Yeah, I'm quite peeved about them no longer releasing DVDs of their properties-I bought each and every set of 'Family Guy', was planning on buying Season 18 when it was released, and then *poof*, no more releases, no Season 18 DVD release, so I was/am SOL. Even if they made shows like 'Family Guy' and 'The Simpsons' MOD, I'd be fine with that too, but to totally stop them: Not Cool!
Same with a lot of other tv-shows from the 80s and 90s, especially if they used special effects, I wonder how many shows from the 80s and 90s were edited on film, and then transferred to video and how many were first transferred on video, and then edited. The shows which we have on blu-ray or in HD on streaming must've had been edited first on film, and all those had been saved. I wouldn't want anything to be upscaled from video to HD, it pretty much always looks way too smooth, what really annoys me is when they take something what's in 25 or 30 fps and use interpolation to make it 50 or 60 fps, it always looks horrible.
One of the buried gems of MTV was their first filmed sitcom Austin Stories. It had clever Seinfeld-like mixup plots, the characters were hilarious, the direction was as good as any sitcom on television at the time, and in just twelve episodes it already had some solid running jokes. Despite being a hit, MTV never gave it a second season and the reasons are a bunch of he said she said stories. Now all we have are some episodes on YouTube and a bootleg DVD set.

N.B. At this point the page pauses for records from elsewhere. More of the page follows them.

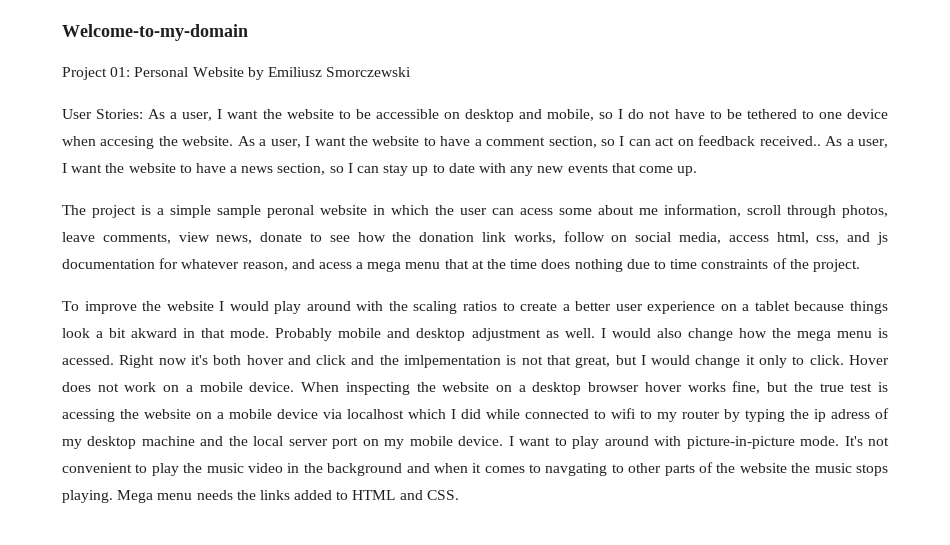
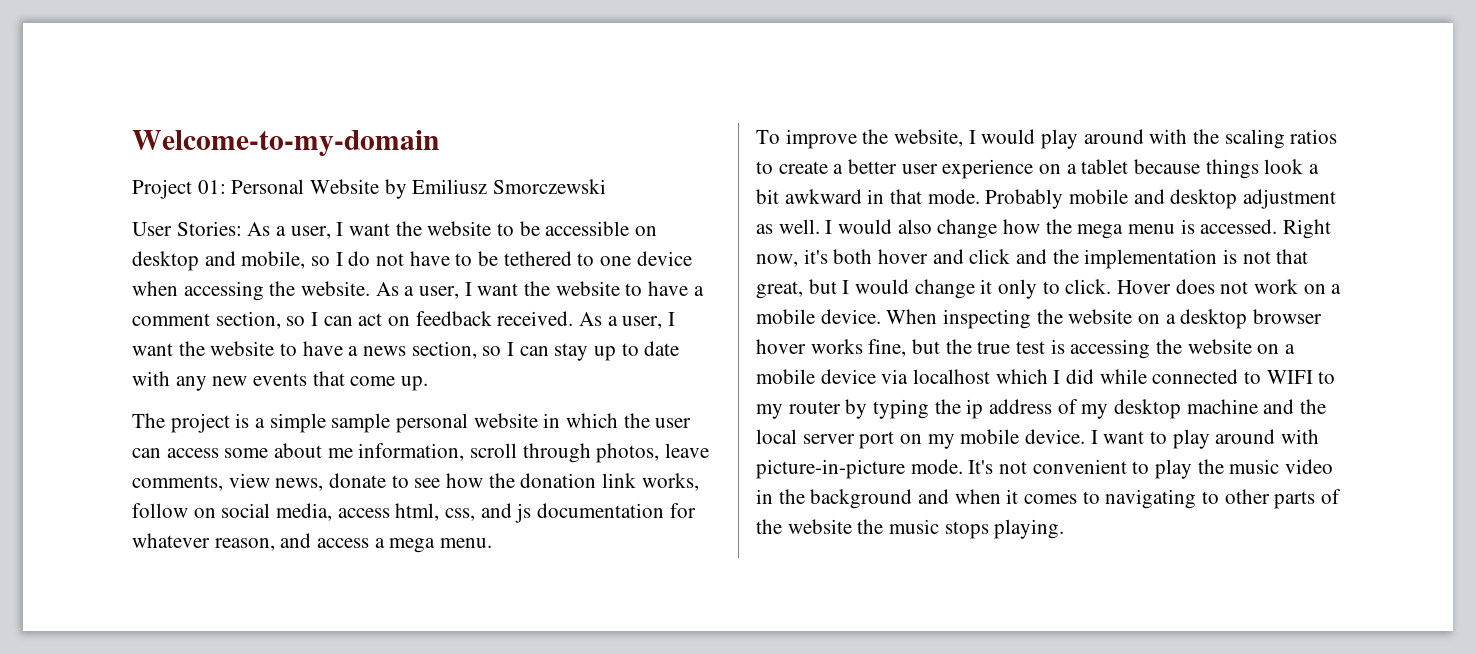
[100,136,155,149] accesing -> [183,281,264,301] accessing
[759,136,821,146] received.. -> [497,311,574,326] received.
[267,205,314,218] peronal -> [396,413,469,433] personal
[520,208,553,215] acess -> [166,448,219,458] access
[318,262,352,269] acess -> [317,538,370,548] access
[405,258,860,272] menu that at the time does nothing due to time constraints of the project. -> [440,538,493,548] menu.
[166,301,214,311] website -> [894,129,964,147] website,
[131,328,178,338] akward -> [784,189,862,204] awkward
[62,355,187,368] acessed. Right now -> [1200,219,1332,239] [756,254,798,267] accessed. Right now,
[404,355,502,368] imlpementation -> [1084,249,1218,269] implementation
[62,409,115,422] acessing -> [1070,339,1151,359] accessing
[611,408,636,419] wifi -> [1266,370,1313,384] WIFI
[831,409,870,419] adress -> [989,399,1053,414] address
[545,463,608,476] navgating -> [1105,489,1197,509] navigating
[117,490,459,503] Mega menu needs the links added to HTML and CSS. -> (1065, 529) none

Night Music. Or...Sunday Night. I think the name changed one year to the other. A live music show hosted by Jools Holland and David Sanborn. It was on NBC late Sunday night. Some of the greatest live performances ever. Miles. Stevie Ray. Clapton. So many music legends played that show. What a house band! Marcus Miller. Hiram Bullock. Omar Hakim. Phillipe Saise.
The two main ones for me are: St. Elsewhere - My favourite drama series of the 80s, though it blended comedic moments in with it brilliantly. I was just a teenager when it aired, I'd love to watch the whole series from start to finish today. When Shout released the Hill Street Blues complete series a years ago, I was hoping St. Elsewhere would follow, but looks like it's never going to happen. The John Larroquette Show - The storylines didn't always work, but when they did it was some of the best comedy I've ever seen. I don't believe this is available on any streaming services either.
Bring 'Em Back Alive, a short-lived 1982-83 CBS adventure series w/Bruce Boxleitner (as famed animal trapper and hunter Frank Buck) that I thought would get a release this year, but apparently Sony could not find suitable masters (as what I hear), so we are not getting it (I did, however, read the original 1930 book by the real Frank Buck, and he had some wild and wooly experiences then as a trapper and hunter).
I’d love for the final season of the Showtime series “Homeland” to be released on bluray. I have the earlier seasons on blu but it looks like the final was only released on DVD. Very annoying when series are handled this way.